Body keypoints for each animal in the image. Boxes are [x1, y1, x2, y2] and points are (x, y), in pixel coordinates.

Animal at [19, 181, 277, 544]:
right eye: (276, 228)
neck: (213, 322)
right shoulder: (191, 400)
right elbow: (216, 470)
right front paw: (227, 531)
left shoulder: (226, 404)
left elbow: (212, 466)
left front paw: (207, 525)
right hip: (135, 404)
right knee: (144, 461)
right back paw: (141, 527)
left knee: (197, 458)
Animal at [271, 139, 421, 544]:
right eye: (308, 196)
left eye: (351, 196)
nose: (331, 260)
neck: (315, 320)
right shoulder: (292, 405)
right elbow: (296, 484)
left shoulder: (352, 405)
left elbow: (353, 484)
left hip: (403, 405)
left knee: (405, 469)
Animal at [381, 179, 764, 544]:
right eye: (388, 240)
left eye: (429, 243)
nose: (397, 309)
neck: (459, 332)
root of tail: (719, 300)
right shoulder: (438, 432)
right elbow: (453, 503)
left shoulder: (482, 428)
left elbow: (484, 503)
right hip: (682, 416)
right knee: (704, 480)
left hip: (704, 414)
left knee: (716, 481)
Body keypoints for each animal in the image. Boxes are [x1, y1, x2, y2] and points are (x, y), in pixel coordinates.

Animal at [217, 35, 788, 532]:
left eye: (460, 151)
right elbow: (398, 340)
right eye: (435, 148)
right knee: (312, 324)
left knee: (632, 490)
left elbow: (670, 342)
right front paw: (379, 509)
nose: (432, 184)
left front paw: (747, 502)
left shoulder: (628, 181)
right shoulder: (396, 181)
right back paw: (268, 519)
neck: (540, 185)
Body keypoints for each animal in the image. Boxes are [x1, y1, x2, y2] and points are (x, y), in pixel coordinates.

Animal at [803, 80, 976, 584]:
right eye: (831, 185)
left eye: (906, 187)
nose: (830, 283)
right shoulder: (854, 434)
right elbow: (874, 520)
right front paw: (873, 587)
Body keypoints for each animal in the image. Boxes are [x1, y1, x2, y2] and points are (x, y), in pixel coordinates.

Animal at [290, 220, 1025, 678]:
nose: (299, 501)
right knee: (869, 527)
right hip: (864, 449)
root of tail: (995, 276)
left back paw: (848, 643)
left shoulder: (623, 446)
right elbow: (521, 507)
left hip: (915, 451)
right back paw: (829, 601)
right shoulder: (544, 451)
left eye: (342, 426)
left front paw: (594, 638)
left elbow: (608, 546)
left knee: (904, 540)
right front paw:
◇ ◇ ◇ ◇
### DIRECTIONS
Without altering a single word, set down all the entries again.

### TASK ANSWER
Body keypoints for each animal in the image. Boxes are [x1, y1, x2, y2] and points are (x, y), in pixel coordinates.

Animal at [19, 181, 277, 544]:
right eye: (276, 228)
neck: (213, 322)
right shoulder: (191, 400)
right elbow: (216, 470)
right front paw: (227, 531)
left shoulder: (226, 404)
left elbow: (212, 466)
left front paw: (207, 525)
right hip: (135, 404)
right knee: (144, 461)
right back paw: (141, 527)
left knee: (197, 458)
Animal at [271, 139, 421, 544]:
right eye: (308, 196)
left eye: (351, 196)
nose: (331, 260)
neck: (315, 320)
right shoulder: (292, 405)
right elbow: (296, 484)
left shoulder: (352, 405)
left elbow: (353, 484)
left hip: (403, 405)
left knee: (405, 469)
Animal at [381, 179, 764, 544]:
right eye: (388, 240)
left eye: (429, 243)
nose: (397, 309)
neck: (459, 332)
root of tail: (719, 300)
right shoulder: (438, 432)
right elbow: (453, 503)
left shoulder: (482, 428)
left elbow: (484, 503)
right hip: (682, 416)
right knee: (704, 480)
left hip: (704, 414)
left knee: (716, 481)
Body keypoints for each animal in the image. Boxes are [x1, y1, x2, y2] and points are (x, y), in pixel coordinates.

Animal at [217, 35, 788, 532]:
left eye: (460, 151)
right elbow: (398, 340)
right eye: (435, 148)
right knee: (312, 324)
left knee: (632, 490)
left elbow: (670, 342)
right front paw: (379, 509)
nose: (432, 184)
left front paw: (747, 502)
left shoulder: (628, 181)
right shoulder: (396, 181)
right back paw: (268, 519)
neck: (540, 185)
Body keypoints for each animal in the image. Boxes are [x1, y1, x2, y2] and points are (x, y), in pixel coordinates.

Animal at [803, 80, 976, 584]:
right eye: (831, 185)
left eye: (906, 187)
nose: (830, 283)
right shoulder: (854, 434)
right elbow: (874, 520)
right front paw: (873, 587)
Body keypoints for each animal in the image. Boxes are [x1, y1, x2, y2] and points are (x, y), in pixel coordinates.

Animal at [290, 220, 1025, 678]:
nose: (299, 501)
right knee: (869, 527)
right hip: (864, 449)
root of tail: (995, 276)
left back paw: (848, 643)
left shoulder: (623, 446)
right elbow: (521, 507)
left hip: (915, 451)
right back paw: (829, 601)
right shoulder: (544, 451)
left eye: (342, 426)
left front paw: (594, 638)
left elbow: (608, 546)
left knee: (904, 540)
right front paw:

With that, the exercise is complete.